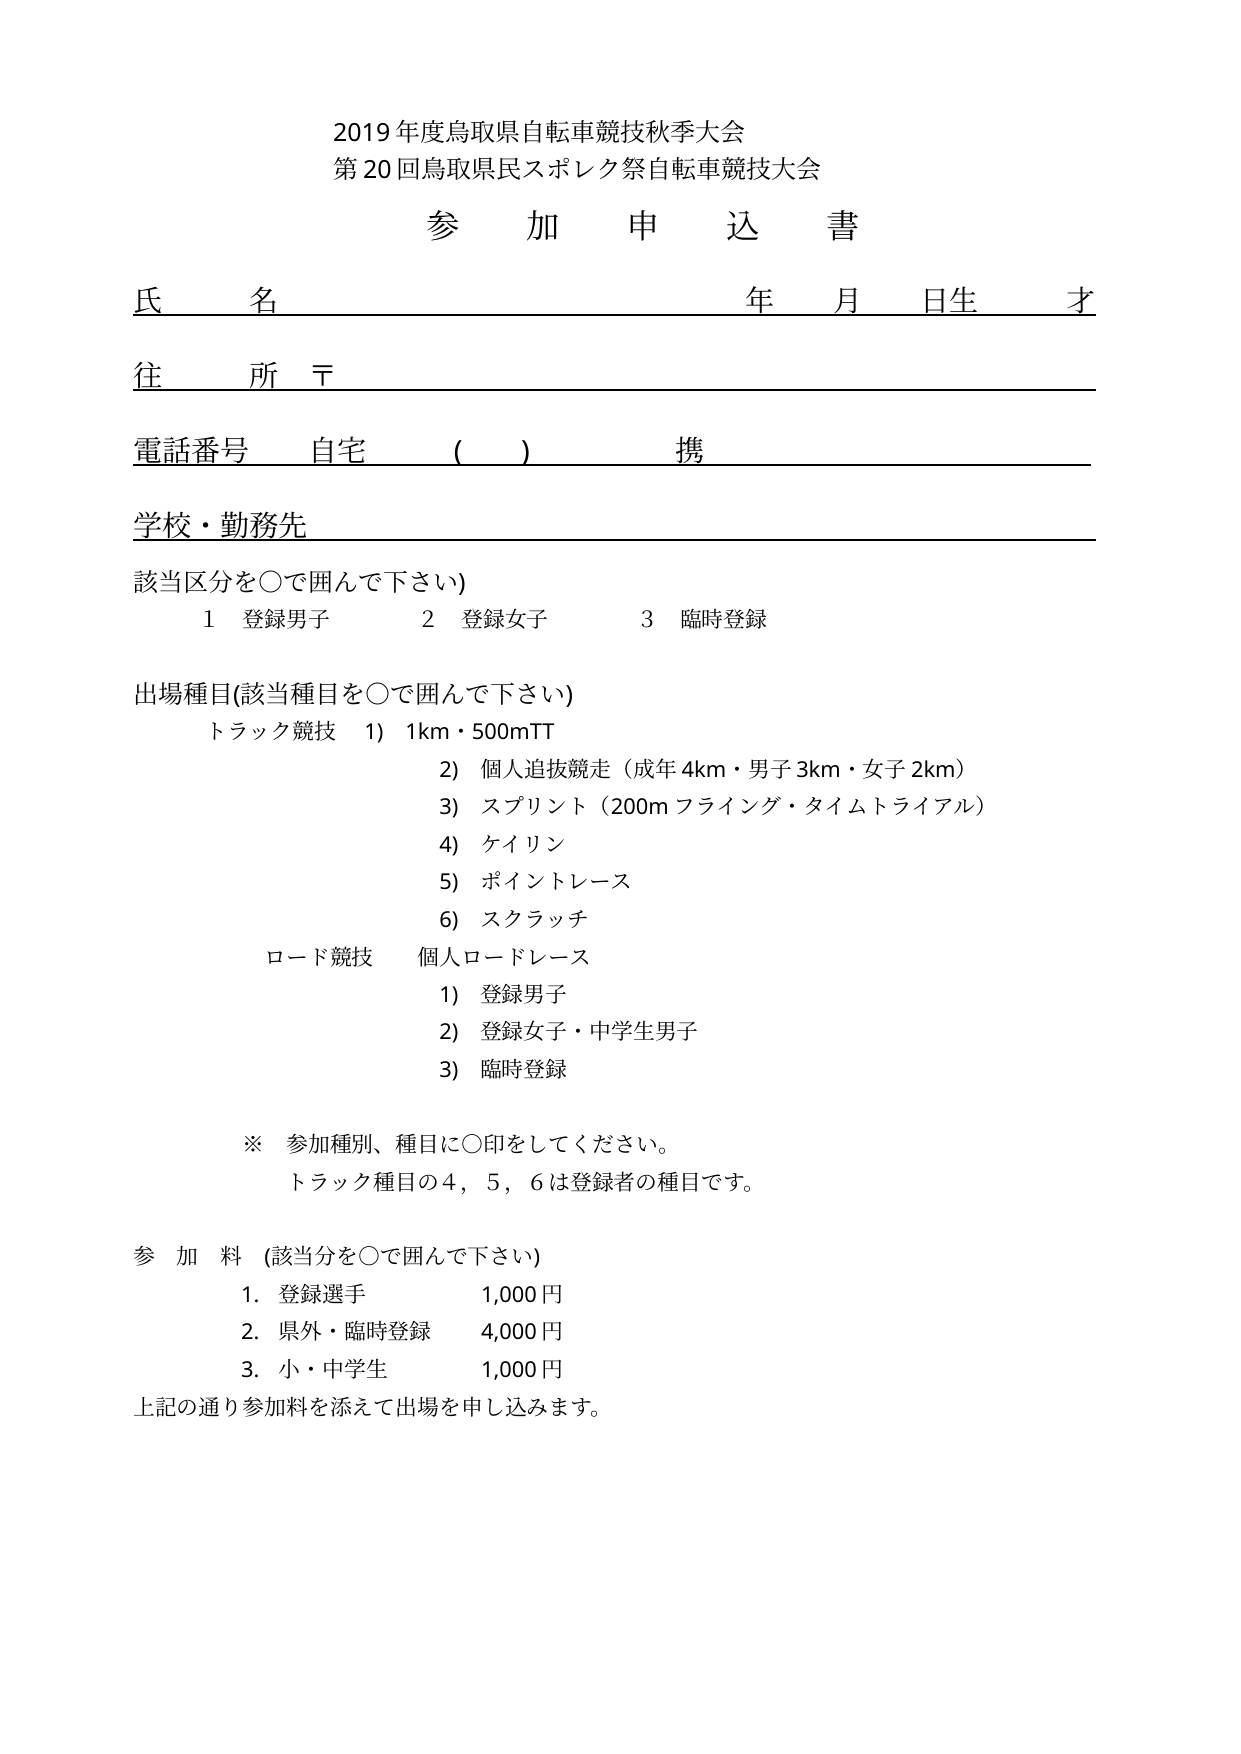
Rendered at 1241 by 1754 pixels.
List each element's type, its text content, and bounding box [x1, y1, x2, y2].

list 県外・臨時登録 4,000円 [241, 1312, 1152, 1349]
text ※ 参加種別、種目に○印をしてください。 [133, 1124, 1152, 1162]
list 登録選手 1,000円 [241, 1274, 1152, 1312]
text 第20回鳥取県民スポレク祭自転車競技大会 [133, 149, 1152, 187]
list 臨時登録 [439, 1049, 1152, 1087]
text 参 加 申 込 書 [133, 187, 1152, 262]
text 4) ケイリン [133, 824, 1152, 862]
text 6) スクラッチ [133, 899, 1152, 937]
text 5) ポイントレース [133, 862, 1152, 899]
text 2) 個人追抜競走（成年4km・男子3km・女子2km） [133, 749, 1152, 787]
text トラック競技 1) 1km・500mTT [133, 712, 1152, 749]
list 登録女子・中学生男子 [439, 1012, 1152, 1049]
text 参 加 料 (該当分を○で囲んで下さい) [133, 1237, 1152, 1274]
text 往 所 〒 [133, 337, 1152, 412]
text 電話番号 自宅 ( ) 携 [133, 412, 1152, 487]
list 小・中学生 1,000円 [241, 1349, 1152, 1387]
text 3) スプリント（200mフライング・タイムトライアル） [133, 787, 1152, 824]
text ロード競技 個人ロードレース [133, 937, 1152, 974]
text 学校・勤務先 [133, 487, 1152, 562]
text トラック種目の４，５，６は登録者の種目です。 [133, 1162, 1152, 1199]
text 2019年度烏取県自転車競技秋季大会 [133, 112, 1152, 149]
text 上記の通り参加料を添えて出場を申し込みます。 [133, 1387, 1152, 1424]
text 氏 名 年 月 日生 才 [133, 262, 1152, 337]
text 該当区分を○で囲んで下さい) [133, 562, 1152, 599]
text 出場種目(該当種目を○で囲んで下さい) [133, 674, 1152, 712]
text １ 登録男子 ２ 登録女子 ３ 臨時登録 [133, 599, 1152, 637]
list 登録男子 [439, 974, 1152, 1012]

^^^^^^^^

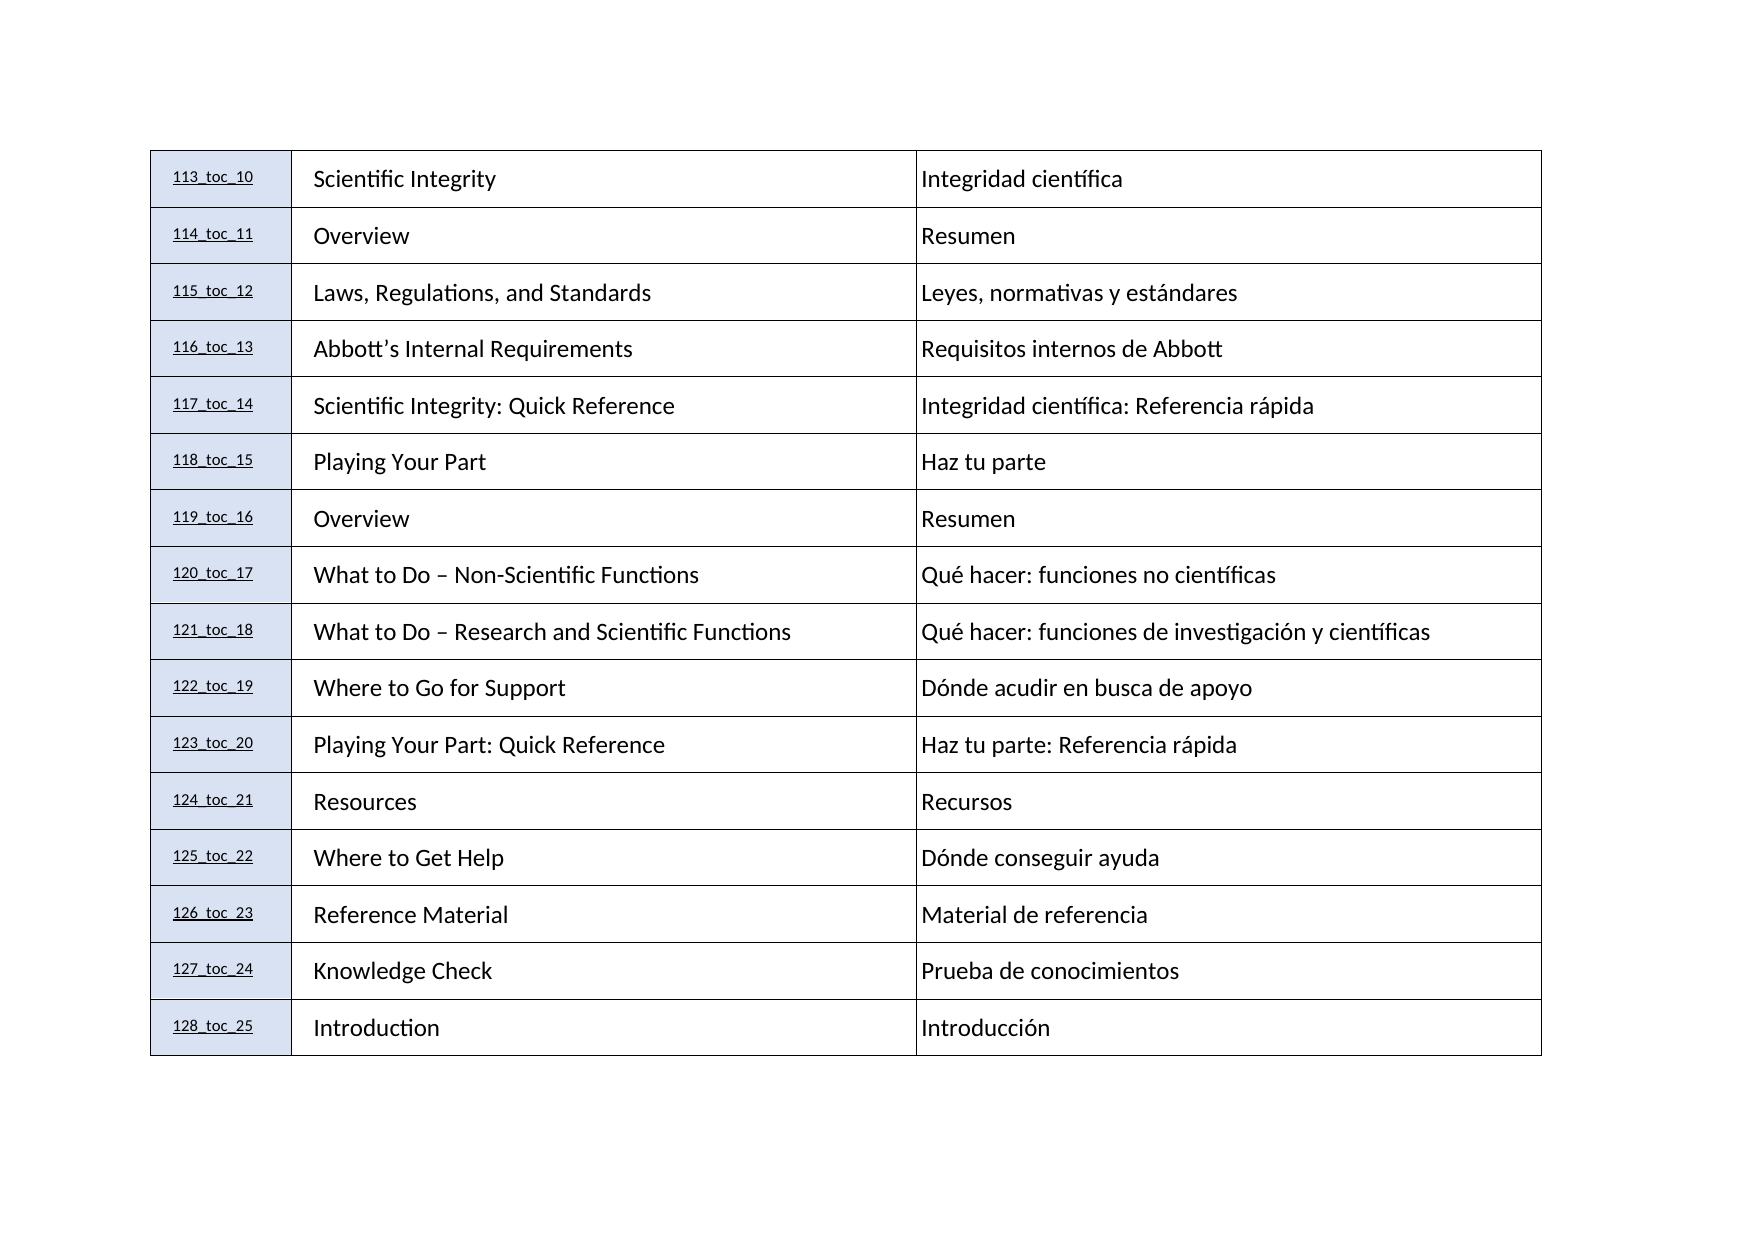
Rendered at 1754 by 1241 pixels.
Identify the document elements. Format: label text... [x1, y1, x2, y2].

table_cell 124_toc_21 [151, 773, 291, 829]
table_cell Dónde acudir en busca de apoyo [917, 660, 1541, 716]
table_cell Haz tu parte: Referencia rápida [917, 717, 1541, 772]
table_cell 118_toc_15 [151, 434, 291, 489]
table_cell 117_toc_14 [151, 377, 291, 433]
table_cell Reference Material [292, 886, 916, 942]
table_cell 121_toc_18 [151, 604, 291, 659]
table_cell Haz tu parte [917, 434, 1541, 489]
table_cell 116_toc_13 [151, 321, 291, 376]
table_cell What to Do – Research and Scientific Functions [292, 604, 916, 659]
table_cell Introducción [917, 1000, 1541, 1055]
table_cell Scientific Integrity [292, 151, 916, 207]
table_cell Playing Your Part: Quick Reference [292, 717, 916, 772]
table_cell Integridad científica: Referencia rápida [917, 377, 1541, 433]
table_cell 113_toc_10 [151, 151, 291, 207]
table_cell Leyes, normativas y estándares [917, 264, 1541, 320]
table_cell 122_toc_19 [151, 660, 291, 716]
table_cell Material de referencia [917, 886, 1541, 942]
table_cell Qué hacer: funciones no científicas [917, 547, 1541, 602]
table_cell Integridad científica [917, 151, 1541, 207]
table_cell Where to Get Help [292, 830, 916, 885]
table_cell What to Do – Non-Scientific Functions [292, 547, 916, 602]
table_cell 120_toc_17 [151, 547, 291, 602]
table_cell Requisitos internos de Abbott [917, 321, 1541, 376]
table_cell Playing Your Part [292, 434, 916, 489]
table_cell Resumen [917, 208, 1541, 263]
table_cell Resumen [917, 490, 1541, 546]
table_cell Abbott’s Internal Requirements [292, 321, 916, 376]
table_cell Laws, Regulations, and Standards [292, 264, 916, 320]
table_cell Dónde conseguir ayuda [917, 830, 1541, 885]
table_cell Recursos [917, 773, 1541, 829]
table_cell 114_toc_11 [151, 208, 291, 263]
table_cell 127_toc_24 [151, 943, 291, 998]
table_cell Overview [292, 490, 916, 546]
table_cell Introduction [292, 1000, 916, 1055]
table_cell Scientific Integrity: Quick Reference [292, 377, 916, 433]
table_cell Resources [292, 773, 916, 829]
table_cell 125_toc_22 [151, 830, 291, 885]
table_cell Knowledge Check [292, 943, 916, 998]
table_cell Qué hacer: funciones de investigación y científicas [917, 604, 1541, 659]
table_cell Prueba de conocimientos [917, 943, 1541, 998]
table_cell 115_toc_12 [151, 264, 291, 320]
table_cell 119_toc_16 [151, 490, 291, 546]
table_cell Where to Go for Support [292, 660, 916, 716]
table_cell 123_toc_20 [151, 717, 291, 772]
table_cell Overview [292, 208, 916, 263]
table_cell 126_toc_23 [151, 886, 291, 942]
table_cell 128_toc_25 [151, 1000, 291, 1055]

^^^^^^^^

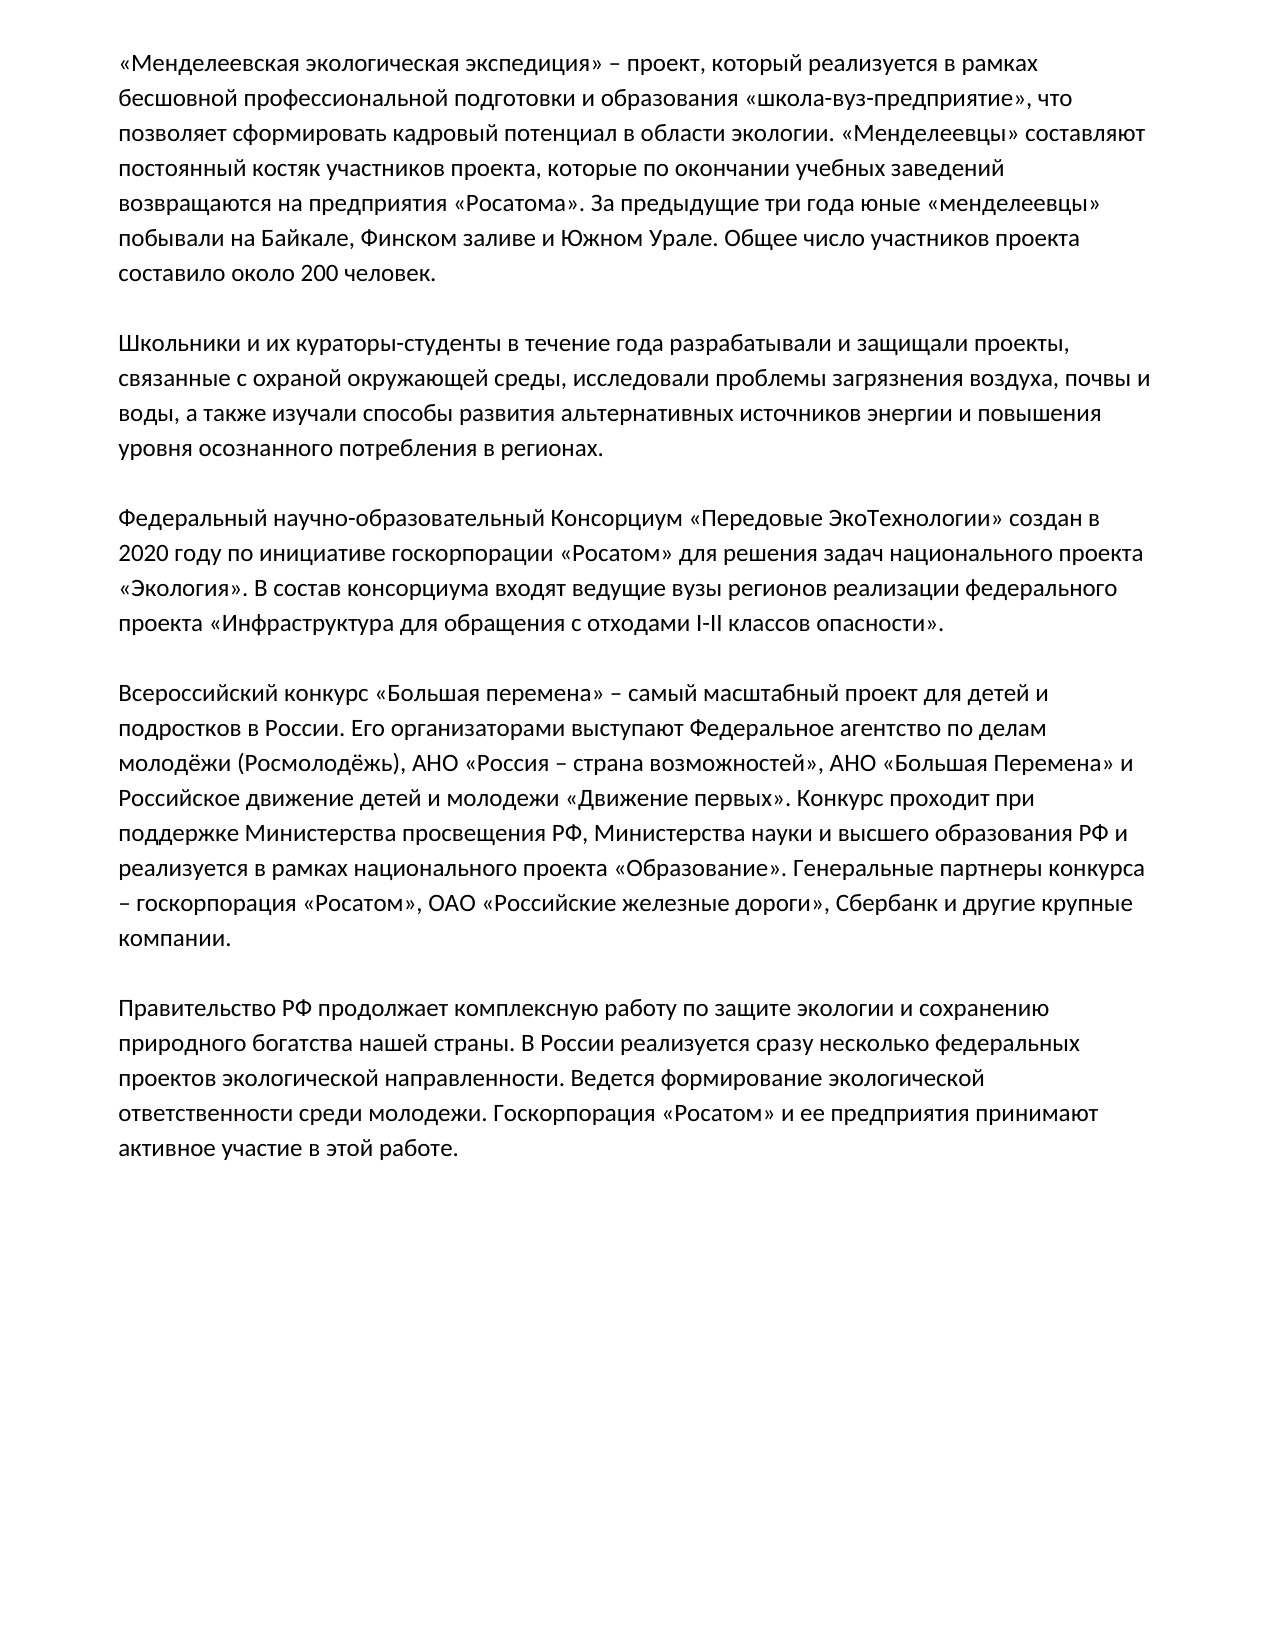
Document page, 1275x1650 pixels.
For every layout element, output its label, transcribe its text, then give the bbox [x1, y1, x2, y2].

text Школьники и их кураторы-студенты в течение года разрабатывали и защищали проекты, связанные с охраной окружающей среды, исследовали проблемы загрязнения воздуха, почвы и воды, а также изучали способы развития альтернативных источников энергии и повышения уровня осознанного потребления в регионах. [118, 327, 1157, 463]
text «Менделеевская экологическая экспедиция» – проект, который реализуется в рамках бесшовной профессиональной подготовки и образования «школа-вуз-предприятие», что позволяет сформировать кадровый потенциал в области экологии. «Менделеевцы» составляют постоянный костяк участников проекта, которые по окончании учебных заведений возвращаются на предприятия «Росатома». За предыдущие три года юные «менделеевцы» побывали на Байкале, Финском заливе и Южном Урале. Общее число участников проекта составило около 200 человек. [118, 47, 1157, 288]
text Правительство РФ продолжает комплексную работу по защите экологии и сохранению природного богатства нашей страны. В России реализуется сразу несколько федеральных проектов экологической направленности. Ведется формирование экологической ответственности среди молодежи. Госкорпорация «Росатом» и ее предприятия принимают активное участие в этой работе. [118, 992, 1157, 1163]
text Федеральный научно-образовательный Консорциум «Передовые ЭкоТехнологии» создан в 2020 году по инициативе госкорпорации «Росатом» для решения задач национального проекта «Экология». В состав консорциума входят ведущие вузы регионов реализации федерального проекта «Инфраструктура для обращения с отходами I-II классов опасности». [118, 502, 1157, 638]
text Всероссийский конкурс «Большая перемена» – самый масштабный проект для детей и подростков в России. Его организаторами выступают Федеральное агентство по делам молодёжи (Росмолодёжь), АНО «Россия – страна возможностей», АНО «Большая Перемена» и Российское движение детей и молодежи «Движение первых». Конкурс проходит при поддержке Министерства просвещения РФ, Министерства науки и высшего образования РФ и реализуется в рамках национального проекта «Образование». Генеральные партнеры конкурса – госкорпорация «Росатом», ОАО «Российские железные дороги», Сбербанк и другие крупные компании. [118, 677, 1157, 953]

^^^^^^^^

▸ **Task objective**: Search the data for the word "Abbott" and report how many lines include it, with the number alone.

▸ **Task output**: 2